A year ago, Bo Burnham released Inside, his Netflix special filmed entirely in his guest house during the part of the pandemic when people were still banging pots and pans at 7 p.m. It was heralded as a masterpiece by both critics and girls on TikTok who make videos about their ADHD.
Now, Burnham has released more than an hour of outtakes from the project (smartly named The Inside Outtakes), which functions more as Inside 1.5. There are a few bits and songs that didn’t make it into the final product, but most of it is Burnham puttering around, running his hands through his hair, and testing out different camera setups.

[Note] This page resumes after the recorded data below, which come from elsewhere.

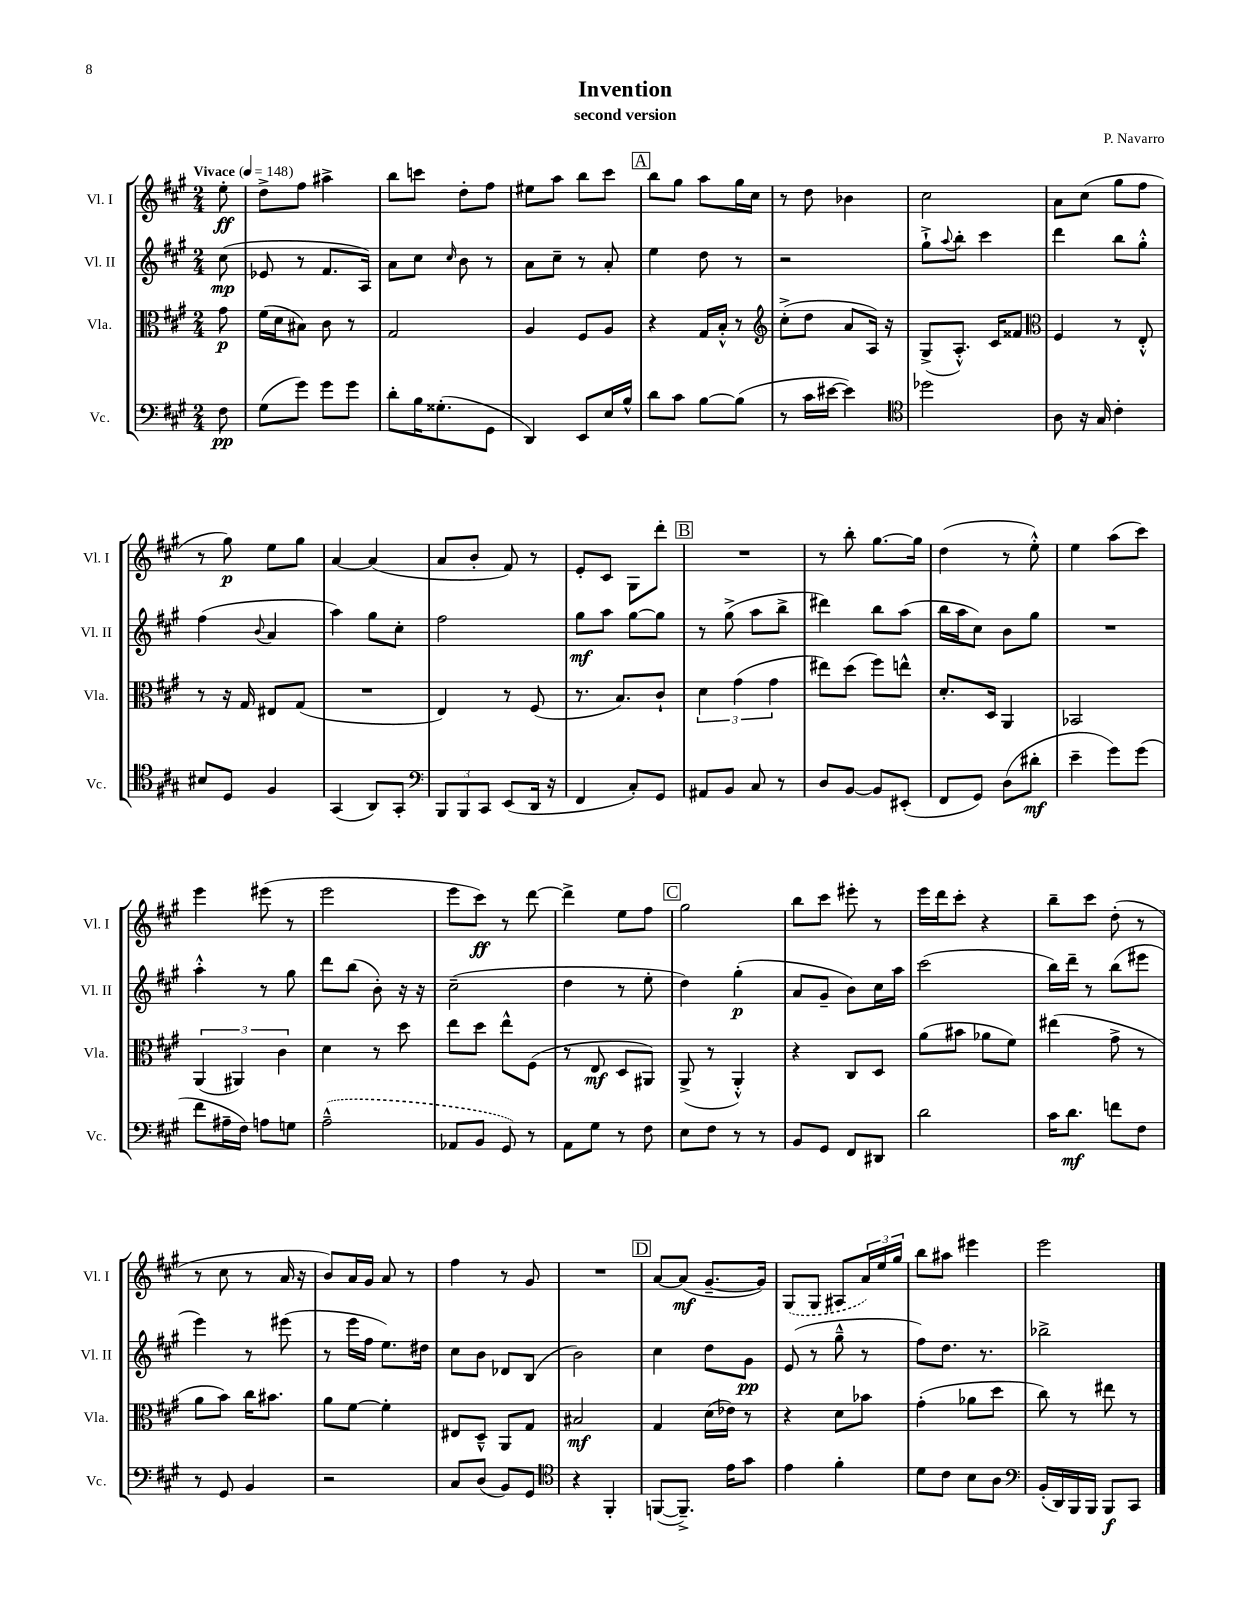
\header { title = "Invention" composer = "P. Navarro" subtitle = "second version" }
<<
\new StaffGroup <<
\new Staff = "s0" \with { instrumentName = "Vl. I" shortInstrumentName = "Vl. I" } {
    \clef treble \key a \major \numericTimeSignature \time 2/4 \partial 8 \tempo "Vivace" 4 = 148
    e''8-.\ff |
    d''8-> fis''8 ais''4-> |
    b''8 c'''8 d''8-. fis''8 |
    eis''8 a''8 b''8 cis'''8 |
    \mark \markup { \box "A" } b''8 gis''8 a''8 gis''16 cis''16 |
    r8 d''8 bes'4 |
    cis''2 |
    a'8 cis''8( gis''8 fis''8 |
    r8 gis''8\p) e''8 gis''8 |
    a'4~ a'4( |
    a'8 b'8-. fis'8) r8 |
    e'8-. cis'8 gis8 d'''8-. |
    \mark \markup { \box "B" } R2 |
    r8 b''8-. gis''8.~ gis''16 |
    d''4( r8 e''8-.-^) |
    e''4 a''8( cis'''8) |
    e'''4 eis'''8( r8 |
    e'''2 |
    e'''8 cis'''8\ff) r8 d'''8~ |
    d'''4-> e''8 fis''8 |
    \mark \markup { \box "C" } gis''2 |
    b''8 cis'''8 eis'''8-. r8 |
    e'''16 d'''16 cis'''8-. r4 |
    b''8-- cis'''8 d''8-.( r8 |
    r8 cis''8 r8 a'16 r16 |
    b'8) a'16 gis'16 a'8 r8 |
    fis''4 r8 gis'8 |
    R2 |
    \mark \markup { \box "D" } a'8~ a'8\mf( gis'8.~-- gis'16) |
    \once \slurDashed gis8( gis8 ais8 \tuplet 3/2 { a'16) e''16 gis''16 } |
    b''8 ais''8 eis'''4 |
    e'''2 \bar "|." |
}
\new Staff = "s1" \with { instrumentName = "Vl. II" shortInstrumentName = "Vl. II" } {
    \clef treble \key a \major \numericTimeSignature \time 2/4 \partial 8
    cis''8\mp( |
    ees'8 r8 fis'8. a16) |
    a'8 cis''8 \grace { cis''16 } b'8 r8 |
    a'8 cis''8-- r8 a'8-. |
    \mark \markup { \box "A" } e''4 d''8 r8 |
    r2 |
    gis''8-!-> \appoggiatura { a''8 } b''8-. cis'''4 |
    d'''4 b''8 gis''8-.-^ |
    fis''4( \appoggiatura { b'8 } a'4 |
    a''4) gis''8 cis''8-. |
    fis''2 |
    gis''8\mf a''8 gis''8~ gis''8 |
    \mark \markup { \box "B" } r8 gis''8->( a''8 b''8-> |
    dis'''4) b''8 a''8( |
    b''16 a''16 cis''8) b'8 gis''8 |
    R2 |
    a''4-.-^ r8 gis''8 |
    d'''8 b''8( b'8-.) r16 r16 |
    cis''2--( |
    d''4 r8 e''8-. |
    \mark \markup { \box "C" } d''4) gis''4-.\p( |
    a'8 gis'8-- b'8) cis''16 a''16 |
    cis'''2( |
    b''16) d'''16-- r8 b''8( eis'''8 |
    e'''4) r8 eis'''8( |
    r8 e'''16 fis''16 e''8.) dis''16 |
    cis''8 b'8 des'8 b8( |
    b'2) |
    \mark \markup { \box "D" } cis''4 d''8 gis'8\pp |
    e'8( r8 gis''8---^ r8 |
    fis''8) d''8. r8. |
    bes''2-> \bar "|." |
}
\new Staff = "s2" \with { instrumentName = "Vla." shortInstrumentName = "Vla." } {
    \clef alto \key a \major \numericTimeSignature \time 2/4 \partial 8
    gis'8\p |
    fis'16( d'16 bis8) cis'8 r8 |
    gis2 |
    a4 fis8 a8 |
    \mark \markup { \box "A" } r4 gis16 b16-.-^ r8 |
    \clef treble cis''8-.->( d''8 a'8 a16) r16 |
    gis8->( a8.-.-^) cis'16 fisis'8 |
    \clef alto fis4 r8 e8-.-^ |
    r8 r16 gis16 eis8 gis8( |
    R2 |
    e4) r8 fis8( |
    r8. b8.) cis'8-! |
    \mark \markup { \box "B" } \tuplet 3/2 { d'4 gis'4( gis'4 } |
    eis''8) d''8( fis''8) e''8-^ |
    d'8.-. d16 a,4 |
    bes,2 |
    \tuplet 3/2 { a,4( ais,4) cis'4 } |
    d'4 r8 d''8 |
    e''8 d''8 e''8-^ fis8( |
    r8 e8\mf d8 ais,8) |
    \mark \markup { \box "C" } a,8->( r8 a,4-.-^) |
    r4 cis8 d8 |
    a'8( bis'8 aes'8 fis'8) |
    eis''4( gis'8-> r8 |
    a'8 b'8) cis''16 bis'8. |
    a'8 fis'8~ fis'4-. |
    eis8 d8---^ a,8 gis8 |
    bis2\mf |
    \mark \markup { \box "D" } gis4 d'16( ees'16) r8 |
    r4 d'8 bes'8 |
    gis'4-.( aes'8 d''8 |
    cis''8) r8 eis''8 r8 \bar "|." |
}
\new Staff = "s3" \with { instrumentName = "Vc." shortInstrumentName = "Vc." } {
    \clef bass \key a \major \numericTimeSignature \time 2/4 \partial 8
    fis8\pp |
    gis8( gis'8) gis'8 gis'8 |
    d'8-. b16 gisis8.-.( gis,8 |
    d,4) e,8 e16 b16-^ |
    \mark \markup { \box "A" } d'8 cis'8 b8~ b8( |
    r8 cis'16 eis'16~ eis'4) |
    \clef tenor des''2 |
    a8 r16 gis16 cis'4-. |
    bis8 d8 fis4 |
    gis,4( a,8) gis,8-. |
    \clef bass \tuplet 3/2 { b,,8 b,,8 cis,8 } e,8( d,16 r16 |
    fis,4 cis8-.) gis,8 |
    \mark \markup { \box "B" } ais,8 b,8 cis8 r8 |
    d8 b,8~ b,8 eis,8-.( |
    fis,8 gis,8) d8( dis'8-.\mf |
    e'4-- gis'8) gis'8( |
    fis'8 ais16-- fis16) a8 g8 |
    \once \slurDashed a2---^( |
    aes,8 b,8 gis,8) r8 |
    a,8 gis8 r8 fis8 |
    \mark \markup { \box "C" } e8 fis8 r8 r8 |
    b,8 gis,8 fis,8 dis,8 |
    d'2 |
    cis'16 d'8.\mf f'8 fis8 |
    r8 gis,8 b,4 |
    r2 |
    cis8 d8( b,8) gis,8 |
    \clef tenor r4 fis,4-. |
    \mark \markup { \box "D" } f,8~( f,8.--->) e'16 gis'8 |
    e'4 fis'4-. |
    d'8 cis'8 b8 a8 |
    \clef bass b,16-.( d,16) b,,16 b,,16 b,,8\f cis,8 \bar "|." |
}
>>
>>
\layout { \context { \Score \remove "Bar_number_engraver" } }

If Inside is Burnham’s Apocalypse Now, this is his Hearts of Darkness. Where the first one is a well-crafted, sleek piece of work with a cogent thesis, the outtakes are offer a messy peek behind the curtain of just how much time, effort, and mental stability Burnham spent crafting his opus. The most compelling moments come when a frustrated Burnham sits down to record himself talking about the process of making the special.
“Most days I feel pretty good. You know, it feels like it’s… I’m staying busy and it’s been fun. And then other days like today I just feel like I’m completely spinning my wheels and wasting my time,” he says.
“And I’m just… I’ve now committed myself to never finishing this thingand just being in this room until I fuckin’,” he trails off. “But if you’re watching this, that means I did finish. So that’s really, really good. Or it means that they found my body and that this footage was just sort of with my body.”
Someone has already clipped out all of the “new” songs from The Inside Outtakes and put them all in one video, so you can just watch that if you want. Some of them are fully formed, others just germs of ideas that were scrapped. Some of them aren’t even songs, but parodies of the dumb shit you see on the internet all day (a tutorial for how to make a peanut butter sandwich, an ad for anti-woke jeans). They are all pretty good, but when compiled into one video, you realize that that’s just 15 minutes worth of content, and you’re left with 45 minutes of watching a man descend into a Howard Hughes situation.
What someone should really do is compile all of the bits of Burnham just talking. The ones where a visibly depressed man is just expounding upon what it means to make something. That is what makes this even a little bit worth watching if you’re not a Burnham superfan who just wants to watch him be frustrated in his underwear. When artists talk about how hard a project was, it’s usually Lady Gaga talking unbelievably about the mental toll House of Gucci took on her. When Burnham does it here, you can actually see a man who has been put through the wringer, and you believe him.